Health care in USA and China: personal experience

Tom Daschle has been appointed by Obama to try to pursue a goal that has not been reached after decades of efforts: “affordable, accessible health care for every single American”. As they said, 45 million Americans have no health insurance and face runaway costs in the sector.
The U.S. certainly has one of the most advanced health care facilities and specialists. But cost is exorbitant and even so service can be very soso (unless you spend a fortune). One of the main reasons I would never go and live there.
In China, the sector has some parallels with the U.S. Actually, health care over here can be excellent, if you have the right guanxi and your credit card ready. While sometimes expensive (in the foreign clinics), it can also be very cheap. But if one has no money, well, too bad, you’ll die at the doorsteps of the hospital or you ruin the whole family. Genuine health insurance is here still pretty rare. Chinese save so much because they know they have nobody to rely on for their retirement and health. Now China is trying hard to improve this but it will be a daunting task. China might learn from the U.S. – if – they succeed in their plan.
My experience here has been tested in 2008 with a couple of unpleasant problems. Chronic bronchitis, a result of the horrendous pollution, is now under good control thanks to all the good care and recommendations of Vista Clinic and, to a certain extent, Peking Union Medical College Hospital (“Xiehe”). Vista is rather expensive but service is great. Xiehe is typical Chinese: chaotic, a labyrinth of buildings and consultation offices, complicated paying methods, all often frustrating. But they have some real good doctors and costs are very low. For a foreigner going there without help, forget it.
My nasty back problem made me look for many opinions as I wanted to make sure that I got the right advise. Xiehe was pretty good (after all the frustrated waiting) and medication received deemed correct.
The first opinion was at Beijing Chaoyang Traditional Hospital, a less-known hospital in Gongti Nan Lu where I go most – it’s next door. The hospital is now renovated and though “very Chinese” it is rather easy and quick. Little or no waiting to get X-rays or laboratory tests done. Cheap. Their medication, after due verification, was not as bad as originally thought but their conclusion was depressing: “no more running for you”. OK…
They ordered an MRI, done in Beijing Dongzhimen Hospital. Very “Chinese”, confusing and complicated but with help, rather quick. In many countries you have to wait months to have an MRI, here I got it in 24 hours. Reasonable price too I guess.
Another opinion – and more medication – came from Beijing Jishuitan Hospital, a depressingly huge place where you better have a car to go around. And if you don’t have the “guanxi” you won’t have access to the top specialists like I had. So, for me it was OK as I was accompanied by a whole delegation of helpers, drivers, etc.
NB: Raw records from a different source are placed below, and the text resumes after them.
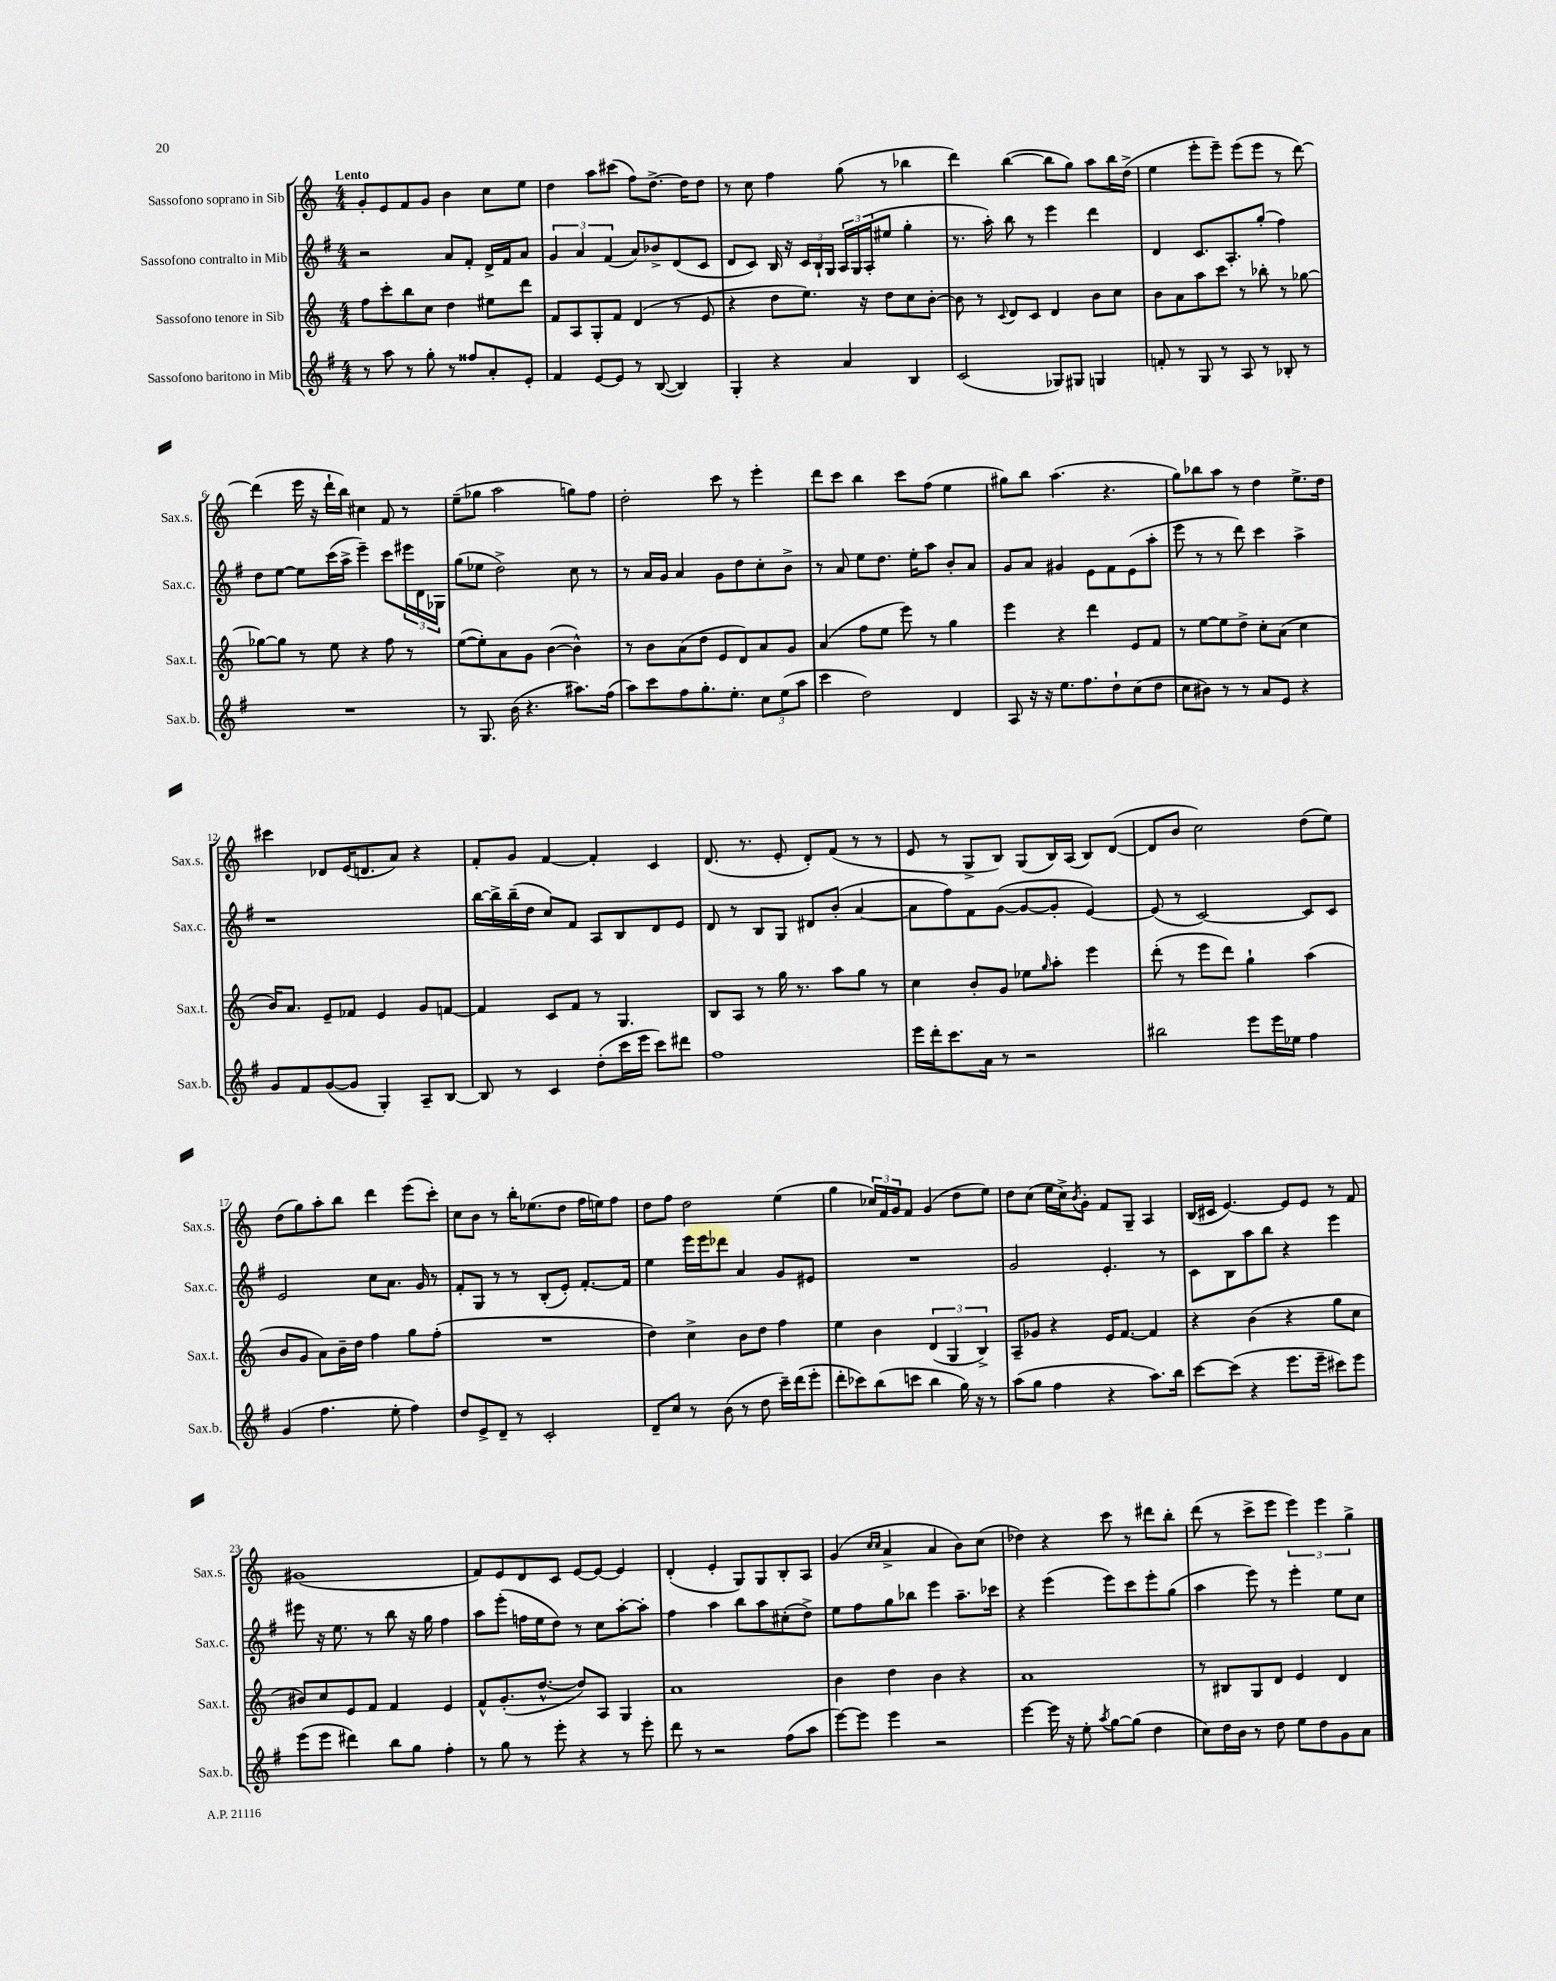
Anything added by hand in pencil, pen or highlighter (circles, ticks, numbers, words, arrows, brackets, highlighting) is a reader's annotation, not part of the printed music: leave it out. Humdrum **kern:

**kern	**kern	**kern	**kern
*part4	*part3	*part2	*part1
*staff4	*staff3	*staff2	*staff1
*I"Sassofono baritono in Mib	*I"Sassofono tenore in Sib	*I"Sassofono contralto in Mib	*I"Sassofono soprano in Sib
*I'Sax.b.	*I'Sax.t.	*I'Sax.c.	*I'Sax.s.
*clefG2	*clefG2	*clefG2	*clefG2
*k[f#]	*k[]	*k[f#]	*k[]
*M4/4	*M4/4	*M4/4	*M4/4
=1	=1	=1	=1
!	!	!	!LO:TX:a:B:t=Lento
8r	8ff\L	2r	8g'/L
8aa\	8ccc'\	.	8e/
8r	8bb\	.	8f/
8gg'\	8cc\J	.	8g/J
8r	4dd\	8a/L	4b\
8ff##X/L	.	8f#'/J	.
8a'/	8ee#X\L	16d^/LL	8cc\L
.	.	16f#/J	.
8e'/J	8ddd\J	8a/J	8ee\J
=2	=2	=2	=2
4f#/	8f/L	6g/	4dd\
.	8A/	.	.
.	.	6a/	.
[8e/L	8G'/	.	8aa\L
.	.	(6f#/	.
8e/J]	8f/J	.	(8ccc#X\J
8r	(4d/	8a/L)	8ff\L)
([8B/	.	8b-X^/	[8.dd^\J
4B/])	8r	(8d/	.
.	.	.	16dd\KL]
.	8e/	8c/J	8dd\J
=3	=3	=3	=3
4G'/	4r	8d/L	8r
.	.	8c/J)	8cc\
4r	8dd\L	16B/	4ff\
.	.	16r	.
.	8.ee\J)	24c/LL	.
.	.	24B`/	.
.	.	24G/JJ	.
4a/	.	24A/LL	(8gg\
.	.	24G/	.
.	16r	.	.
.	.	(24A'/J	.
.	8dd\L	8ee#X/J	8r
4B/	8cc\	4gg'\	4bb-X\
.	[8b'\J	.	.
=4	=4	=4	=4
(2c/	8b\]	8.r	4ddd\)
.	8r	.	.
.	.	16aa'\)	.
.	8qqc/	.	.
.	8d/L	8bb\	([4bb\
.	8c/J	8r	.
8G-X/L)	4d/	4eee\	8bb\L]
8G#X/J	.	.	8gg\J)
4Gn/	8b\L	4ddd\	8aa\L
.	8cc\J	.	16bb\L
.	.	.	(16dd^\JJ
=5	=5	=5	=5
8fn'/	8b\L	4d/	4ee\
8r	8a\	.	.
8G/	8aa\	8.c/L	8eee'\L
8r	8ccc\J	.	8eee~\J)
.	.	8.A'/	.
8A/	8r	.	(8eee\L
8r	8bb-X'\	(8gg'/J	8eee\J
8B-X'/	8r	4ff#\)	8r
8r	[8gg-X\	.	[8ddd\)
!!LO:LB:g=z
=6	=6	=6	=6
1r	8gg-X\L_	8dd\L	(4ddd\]
.	8gg-\J]	[8ee\J	.
.	8r	8ee\L]	16eee\
.	.	.	16r
.	8ee\	(16ccc\L	16ddd`\LL
.	.	16aa^\JJ	16bb\JJ)
.	4r	4eee~\)	4cc#X\
.	8ff\	8ccc\L	8f/
.	8r	24eee#X\L	8r
.	.	24d\	.
.	.	24G-X\JJ	.
=7	=7	=7	=7
8r	([8ee\L	(8gg\L	(8ee~\L
8.G/	8ee'\])	8ee-X\J	8gg-X\J
.	8a\	2dd^\)	2aa\
(16b\	.	.	.
4.r	8g\J	.	.
.	([4b\	.	.
8.aa#X\L)	4b^^\])	8cc\	8ggn\L)
.	.	8r	8ff\J
(16ff#\Jk	.	.	.
=8	=8	=8	=8
8aa\L)	8r	8r	2dd'\
8ccc\	8b\L	16a/LL	.
.	.	16g/JJ	.
8ff#\	(8a\	4a/	.
8.gg'\	8dd\J	.	.
.	8e/L	8g\L	8ccc\
8.ee'\J	.	.	.
.	8d/)	8dd\	8r
12cc\L	8a/	8cc'\	4eee'\
(12ee\	.	.	.
.	8g/J	8b^\J	.
12aa\J	.	.	.
=9	=9	=9	=9
4ccc\	(4a/	8r	8ddd\L
.	.	8a/	8ccc\J
2dd\)	8ff\L	8ee\L	4bb\
.	8ee\J	8.dd\J	.
.	8eee\)	.	8ccc\L
.	.	16ee'\KL	.
.	8r	8aa\J	(8ff\J
4d/	4gg\	8b'/L	4ee\
.	.	8a/J	.
=10	=10	=10	=10
8A/	4eee\	8g/L	8gg#X\L)
16r	.	8a/J	8bb\J
16r	.	.	.
8.ee\L	4r	4g#X/	(4.aa\
8.ff#\	.	.	.
.	4ddd\	8e\L	.
8dd`\	.	8f#\	4.r
(8cc\	8e/L	(8e\	.
8dd\J	8f/J	8aa'\J	.
=11	=11	=11	=11
8cc\L	8r	8eee\	8gg\L)
8b#X\J)	[8ee\L	8r	8bb-X\
8r	8ee\]	8r	8aa\J
8r	8dd^\J	8ddd\)	8r
8a/L	8cc'\L	4ccc\	4dd\
8e/J	(8a\J	.	.
4r	4cc\	4aa^\	8.ee^\L
.	.	.	16dd\Jk
!!LO:LB:g=z
=12	=12	=12	=12
8g/L	16b/KL)	1r	4ccc#X\
.	8.a/J	.	.
8f#/	.	.	.
([8g/	8e~/L	.	8d-X/L
8g/J]	8f-X/J	.	(16e/K
.	.	.	8.dn/
4G'/)	4e/	.	.
.	.	.	8a/J)
8A~/L	8g/L	.	4r
[8B/J	[8fn/J	.	.
=13	=13	=13	=13
8B/]	4f/]	[16bb\LL	8f'/L
.	.	16bb^\]	.
8r	.	(16bb~\	8g/J
.	.	16dd\JJ	.
4c/	8c/L	8cc/L)	[4f/
.	8f/J	8f#/J	.
(8dd'\L	8r	8A/L	4f'/]
16ccc\L	4.G/	8B/	.
16eee\JJ	.	.	.
8ccc\L)	.	8d/	4c/
8ddd#X\J	.	8e/J	.
=14	=14	=14	=14
1ff#	8B/L	8d/	(8.d/
.	8A/J	8r	.
.	.	.	8.r
.	8r	8B/L	.
.	16gg\	8G/J	8e'/
.	8.r	.	.
.	.	8d#X/L	8d'/L)
.	8aa\L	(8b'/J	(8f/J
.	8gg\J	[4a/	8r
.	8r	.	8r
=15	=15	=15	=15
16eee\LL	4cc\	8a\L]	8e/
16ddd'\J	.	.	.
8.ccc\	.	8ff#\)	8r
.	8b'/L	8f#\	8G^/L
16a\Jk	.	.	.
8r	8g/J	([8g\J	8B/J)
2r	8ee-X\L	8g/L_	(8G/L
.	16qqgg/	.	.
.	8aa'\J	8g'/J]	16B/L)
.	.	.	(16A/JJ
.	4eee\	[4e/)	8B/L)
.	.	.	([8d/J
=16	=16	=16	=16
2bb#X\	(8ddd'\	(8e/]	8d/L]
.	8r	8r	8b/J
.	8eee\L	[2c/)	2cc\)
.	8ddd\J)	.	.
8eee\L	4gg`\	.	.
16eee\L	.	.	.
16ee-X\JJ	.	.	.
4ff#\	(4aa\	8c/L]	(8dd\L
.	.	8c/J	8ee\J)
!!LO:LB:g=z
=17	=17	=17	=17
(4g/	8b/L	2e/	(8dd\L
.	8g/J	.	8gg\)
4.ff#\	8a\L)	.	8aa'\
.	16b~\L	.	8bb\J
.	16dd\JJ	.	.
.	4ff\	8cc\L	4ddd\
8ee'\	.	8.a\J	.
4ff#\)	8gg\L	.	(8eee\L
.	.	16g/	.
.	(8ff'\J	8r	8ccc'\J)
=18	=18	=18	=18
8dd/L	1r	8f#'/L	8cc\L
8e^/	.	8G/J	8b\J
8d~/J	.	8r	8r
8r	.	8r	16bb'\KL
.	.	.	(8.ee-X\
2c'/	.	(8B'/L	.
.	.	8e'/J)	8dd\J
.	.	[8.f#'/L	16ff\LL
.	.	.	16een\J)
.	.	.	8ff\J
.	.	16f#/Jk]	.
=19	=19	=19	=19
8d~/L	4dd\)	4ee\	8dd\L
8cc/J	.	.	8ff\J
8r	4cc^\	16eee\LL	2dd\
.	.	16eee\J	.
(8b\	.	8ddd-X\J	.
8r	8b\L	4a/	.
8dd\	8dd\J	.	.
16ccc~\LL)	4ff\	8g/L	(4ee\
(16ddd\J	.	.	.
8eee'\J	.	8e#X/J	.
=20	=20	=20	=20
8ddd'\L	4ee\	1r	4gg\
8ccc-X\)	.	.	.
(8bb\	4b\	.	24cc-X/LL)
.	.	.	24f/
.	.	.	24g/J
8cccn\J	.	.	8f/J
4bb\	(6d/	.	(4g/
.	6G/	.	.
16gg\)	.	.	8dd\L
16r	.	.	.
.	6B^/)	.	.
8r	.	.	8ee\J)
=21	=21	=21	=21
(8aa\L	8A~/L	2g/	8dd\L
8gg\J	8g-X/J	.	(8cc\J
4ff#\	4r	.	16ee\LL
.	.	.	16cc^\J)
.	.	.	8qb/
.	.	.	8g'\J
4r	16e/KL	4.e'/	8f/L
.	[8.f/J	.	.
.	.	.	8G~/J
8.aa\L)	4f/]	.	4A/
.	.	8r	.
16bb\Jk	.	.	.
=22	=22	=22	=22
[8ccc\L	4r	8c\L	(16B/LL
.	.	.	16c#X/JJ
(8ccc\J]	.	8B\	[4.e/)
4r	(4b\	8aa\	.
.	.	8bb\J	.
8.eee\L	4r	4r	8e/L]
.	.	.	8e/J
16eee~\Jk	.	.	.
8ccc#X\L)	8gg\L	4eee\	8r
8eee\J	8cc\J	.	8f/
!!LO:LB:g=z
=23	=23	=23	=23
(8eee\L	8b#X/L)	8eee#X\	(1g#X
8eee\J	8cc/	16r	.
.	.	8.ee\	.
4ddd#X\)	8e/	.	.
.	8f/J	8r	.
8bb\L	4f/	8bb\	.
8gg\J	.	16r	.
.	.	16gg\	.
4ff#'\	4e/	4ff#\	.
=24	=24	=24	=24
8r	8f^^/L	8aa\L	8f/L)
8gg\	(8.g'/	(8eee'\J	8e/
8r	.	16ffn\LL	8d/
.	[8.dd^^/J	16ee\J	.
8eee'\	.	8dd\J)	8c/J
4r	8dd/L])	8r	[8e/L
.	8A/J	8cc\L	8e/J_
8r	4G/	[8aa'\	4e/]
8eee'\	.	8aa'\J]	.
=25	=25	=25	=25
8ddd\	1a	4ff#\	(4d'/
8r	.	.	.
2r	.	4aa\	4e'/
.	.	8bb\L	8G/L)
.	.	8aa\	8G/
(8ff#\L	.	(8cc#X'\	8B'/
8aa\J	.	8dd^\J)	8A/J
=26	=26	=26	=26
[8eee\L)	4b\	8ee\L	(4g/
8eee\J]	.	8ff#\	.
.	.	.	16qqcc/LL
.	.	.	16qqcc/JJ
4eee\	4dd\	8gg\	4a^/
.	.	8bb-X\J	.
2r	4b\	4eee\	4a/
.	4r	8.aa~\L	8b\L)
.	.	.	(8cc\J
.	.	16ccc-X\Jk	.
=27	=27	=27	=27
[4eee\	1a	4r	4dd-X\)
16eee\]	.	(4eee\	4r
16r	.	.	.
8ee'\	.	.	.
8qaa/	.	.	.
[8gg\L	.	8eee\L)	8ccc\
(8gg\J]	.	8ccc\	8r
4dd\	.	8eee'\	8ddd#X\L
.	.	(8gg\J	8bb'\J
=28	=28	=28	=28
8cc\L)	8r	4aa\	(8ddd\
16dd\L	8B#X/L	.	8r
16b\JJ	.	.	.
8r	8G/	8eee\)	8ccc^\L
8dd\	8d/J	8r	8eee\J
8ee\L	4e/	4eee'\	6eee\)
8dd\	.	.	.
.	.	.	6eee\
8g\	4d/	8ee\L	.
.	.	.	6gg^\
8a\J	.	8cc\J	.
==	==	==	==
*-	*-	*-	*-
The verdict there was again in line with all other Chinese doctors, though more focused: “no operation”, lots of rest, take it easy etc. Did not dare to ask if running was part of my future.
And no, I did not go and try Beijing United Family Hospital as those guys start having a rather poor reputation (extremely expensive and not always correct & efficient).
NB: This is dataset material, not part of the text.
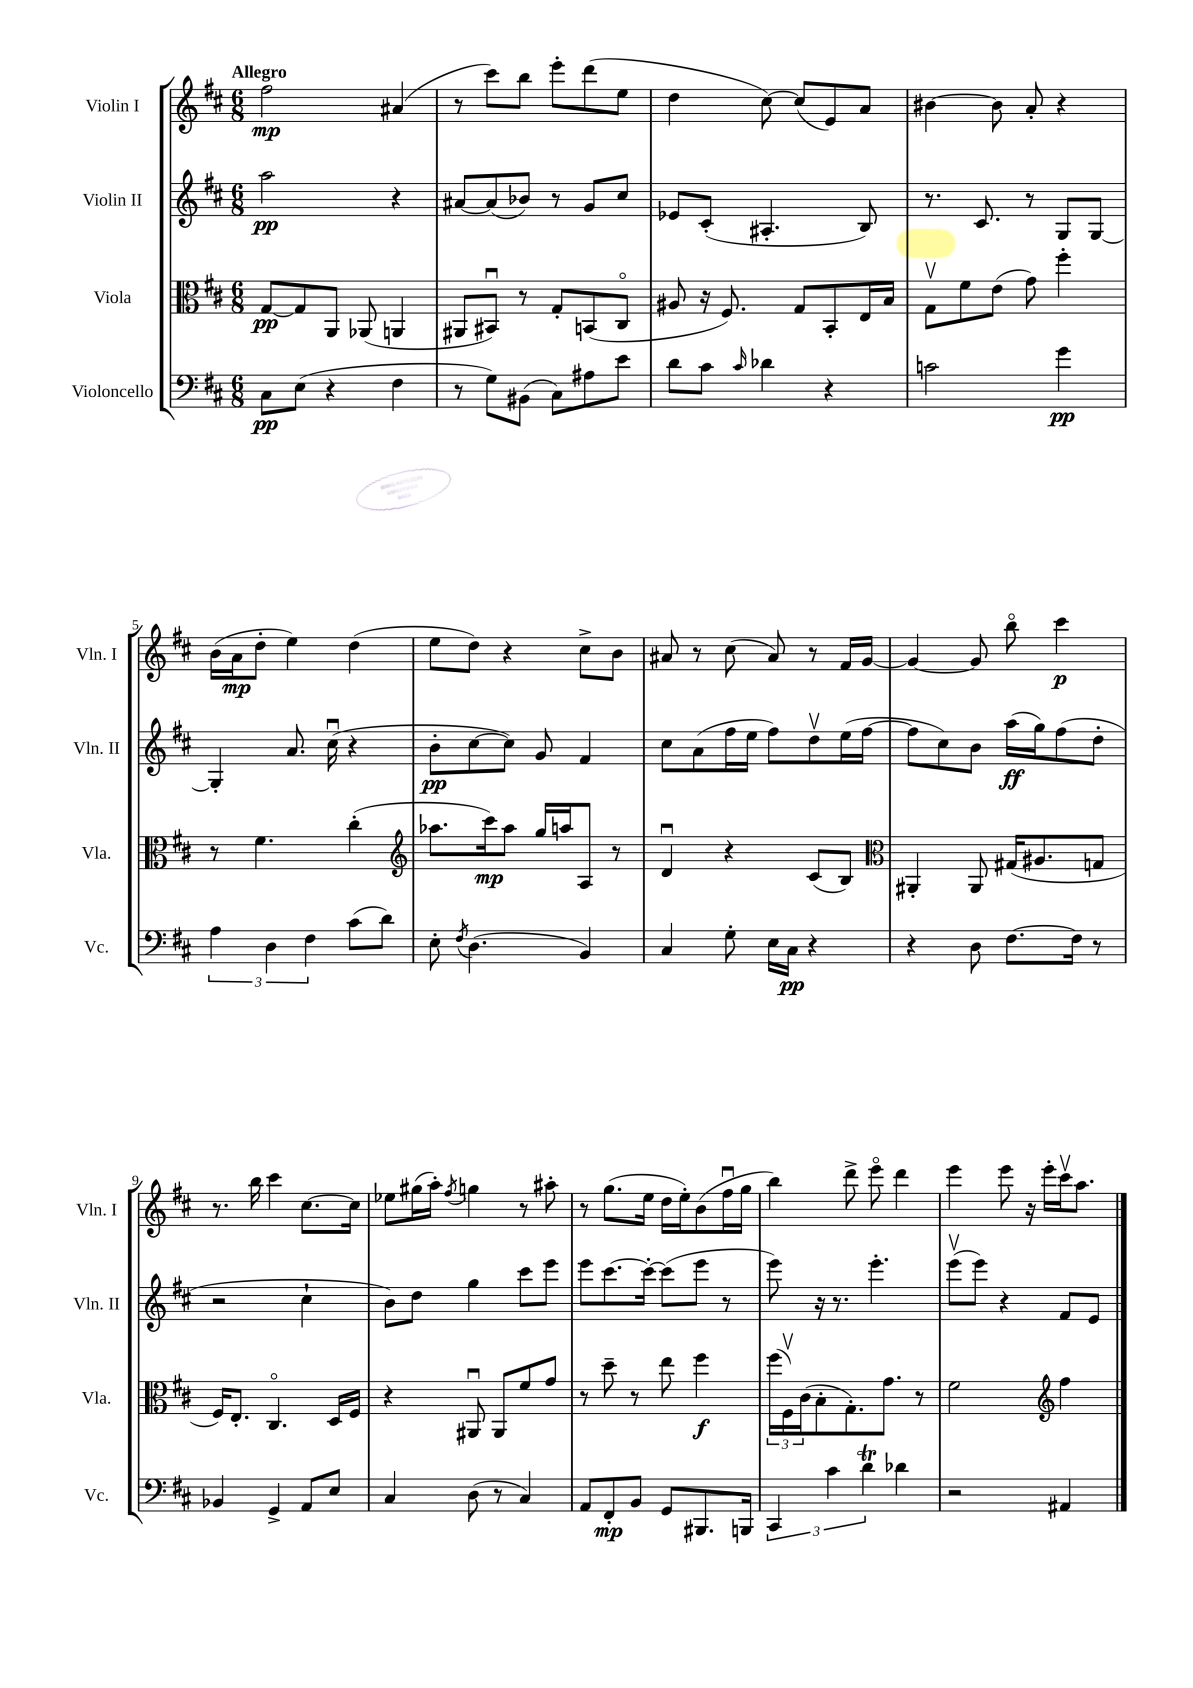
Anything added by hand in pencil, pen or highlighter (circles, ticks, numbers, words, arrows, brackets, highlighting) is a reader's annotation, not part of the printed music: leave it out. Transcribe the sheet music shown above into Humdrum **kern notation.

The final opinion came from SOS International Clinic (on recommendation from Vista!). The clinic is brand new and real large. Worked out well, expensive – yes. Received the most optimistic opinion: it ain’t so bad (for my age), no operation as for now, just physiotherapy. And: “you can still run some more marathons”! No further medication here as what I am taking right now seems OK. Verdict: “lumbar stenosis”, not exactly something to make you happy but considering I must have this since decades and I ran TWO marathons last year… We’ll see.
So, slowly recovering, no travel as for now as sitting in a plane for many hours and suffering in airports is NOT recommended…
Well, time to start writing my book.